▸ PROBLÈME À RÉSOUDRE
Résume l'extrait en deux phrases.

▸ EXTRAIT
◆ ◆ ◆ ◆ ◆ ◆ ◆

Deux jeunes hommes, à deux époques différentes 1936 et 1992, embarqués dans une aventure humaine, littéraire et politique.

James Agee a 27 ans quand il est chargé d’une enquête sur les blancs pauvres de l’Alabama. On est en 1936, accompagné de Walker Evans – qui deviendra le célèbre photographe américain – il va au sein de trois familles de métayers, tenter d’approcher la vérité. Une traque de la vérité. Mais qu’est-ce que la vérité d’un homme, d’une société ? N’est-elle pas insaisissable ? Agee nous le fait percevoir. L’intention première est un compte-rendu. Mais la personnalité fiévreuse de l’auteur, son regard de cinéaste, l’intensité de sa vision, presqu’anormale, la transparence poétique qu’il donne à tout ce qu’il regarde vont donner à son récit une portée toute autre. Louons maintenant les grands hommes est un livre exceptionnel qui révolutionna la vie littéraire et anthropologique.
James Agee est mort d’une crise cardiaque en 1953, à New York, dans un taxi. Il avait 45 ans. James Agee a aussi écrit le scénario de The African Queen de John Huston et de La nuit du chasseur de Charles Laughton.

Robert McLiam Wilson a lui aussi 27 ans quand il écrit Les dépossédés. Plusieurs mois durant, l’auteur, accompagné du photographe Donovan Wylie, est allé à la rencontre des plus pauvres au sein de trois grandes cités du Royaume-Uni : Londres, Glasgow et Belfast. Comme Agee, McLiam abandonne toute distance journalistique au profit d’une empathie émue, pudique et profonde pour ceux qu’il croise au fil de son enquête dans l’Angleterre ultra-libérale du gouvernement Thatcher : «Je me suis lancé dans l’aventure avec toute la confiance de la jeunesse, à grandes et puissantes enjambées, j’ai foncé droit dans le mur de mon ineptie et de mon incapacité à affronter un sujet beaucoup trop vaste pour moi, à décrire des individus dont l’existence était plus complexe que je ne pouvais le suggérer, ou parfois même le comprendre.»
McLiam est né à Belfast dans un quartier ouvrier et catholique en 1964. Il a également écrit 3 romans de fiction : Ripley Bogle, La douleur de Manfred, et Eureka Street.

« Je suis prolétaire et pour moi le travail, c’est quelquechose de plus ou moins physique. On va au travail, on bosse, on rentre le soir fatigué et on dépense le salaire. C’est une vie assez simple. Donc, déjà, bosser dans un bureau pour des gens comme moi, c’est un peu « frou frou »… Alors mentir professionnellement…
Ecrire des récits, des témoignages, c’est activer les autres muscles de l’écrivain. C’est pas du tout la même chose qu’écrire un roman…
»

◆ ◆ ◆ ◆ ◆ ◆ ◆

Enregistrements
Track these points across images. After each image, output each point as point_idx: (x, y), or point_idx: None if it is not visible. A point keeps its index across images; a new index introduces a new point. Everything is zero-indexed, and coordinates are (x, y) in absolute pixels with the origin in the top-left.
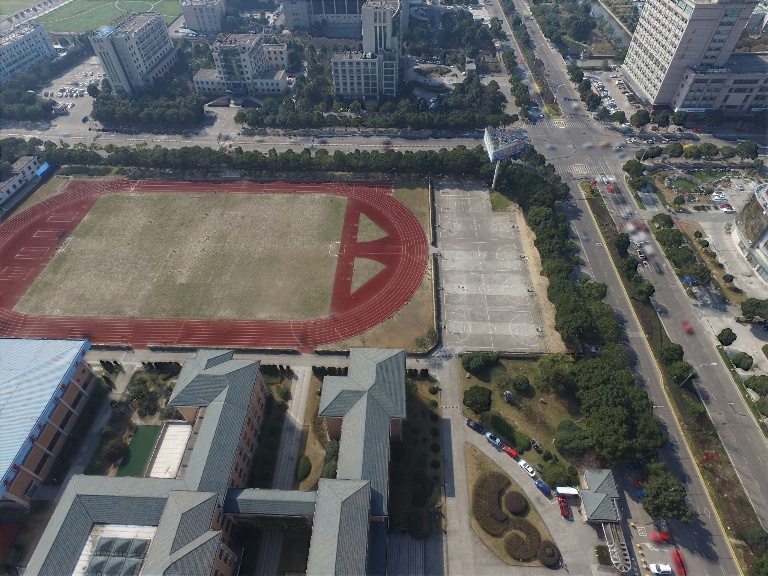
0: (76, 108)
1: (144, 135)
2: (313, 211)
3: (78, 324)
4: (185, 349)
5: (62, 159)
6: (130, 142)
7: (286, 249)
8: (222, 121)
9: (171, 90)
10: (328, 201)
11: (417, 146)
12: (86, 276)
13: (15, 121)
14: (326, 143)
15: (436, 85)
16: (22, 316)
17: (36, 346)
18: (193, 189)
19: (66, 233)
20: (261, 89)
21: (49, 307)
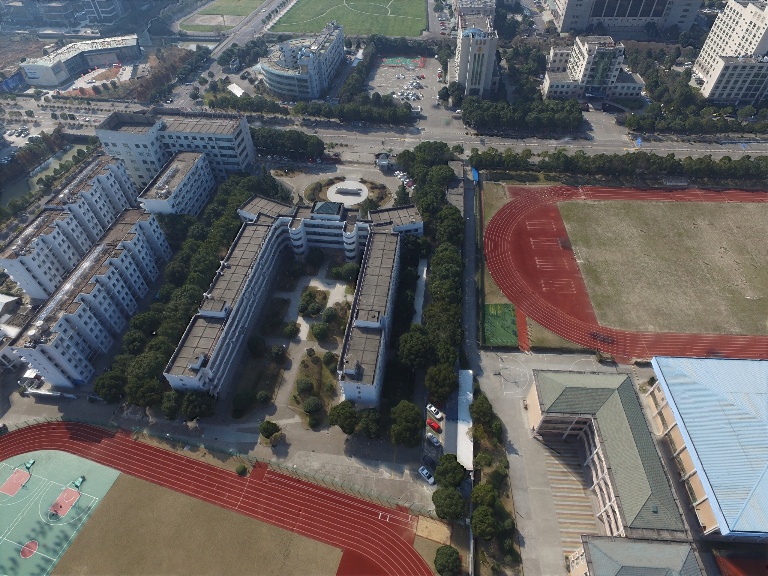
0: (427, 111)
1: (531, 140)
2: None
3: (690, 341)
4: None
5: (489, 164)
6: (524, 147)
7: None
8: (599, 126)
9: (530, 93)
10: None
11: None
12: (639, 289)
13: (375, 124)
14: (737, 150)
15: None
16: (618, 332)
17: None
18: (649, 197)
19: (565, 243)
20: (618, 93)
21: (637, 322)
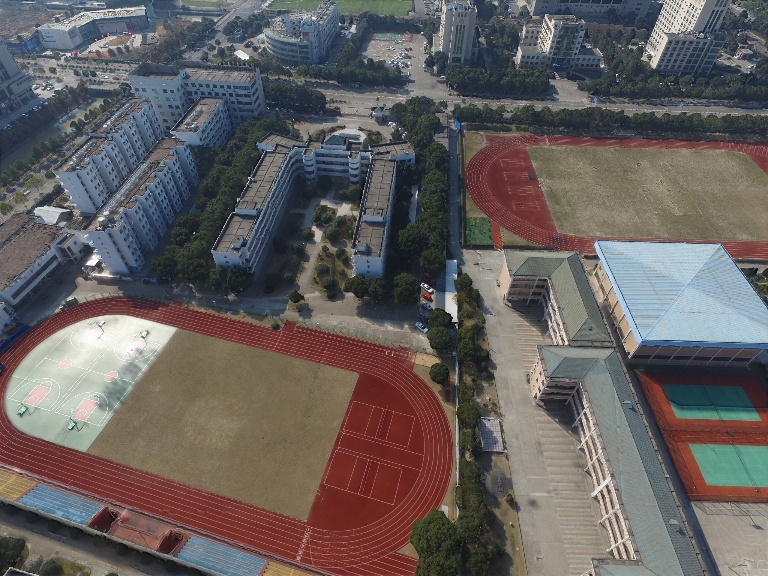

◆ ◆ ◆ ◆ ◆ ◆ ◆

▸ RÉSULTAT FINAL
L'extrait présente deux jeunes auteurs de 27 ans partis enquêter sur les plus pauvres : James Agee en 1936, avec Walker Evans, auprès de trois familles de métayers blancs de l'Alabama, et Robert McLiam Wilson, avec Donovan Wylie, à Londres, Glasgow et Belfast sous le gouvernement Thatcher. Prévu comme un compte-rendu, le récit d'Agee prend une tout autre portée grâce à son regard poétique et devient Louons maintenant les grands hommes, un livre exceptionnel, tandis que McLiam, dans Les dépossédés, délaisse la distance journalistique au profit d'une empathie profonde.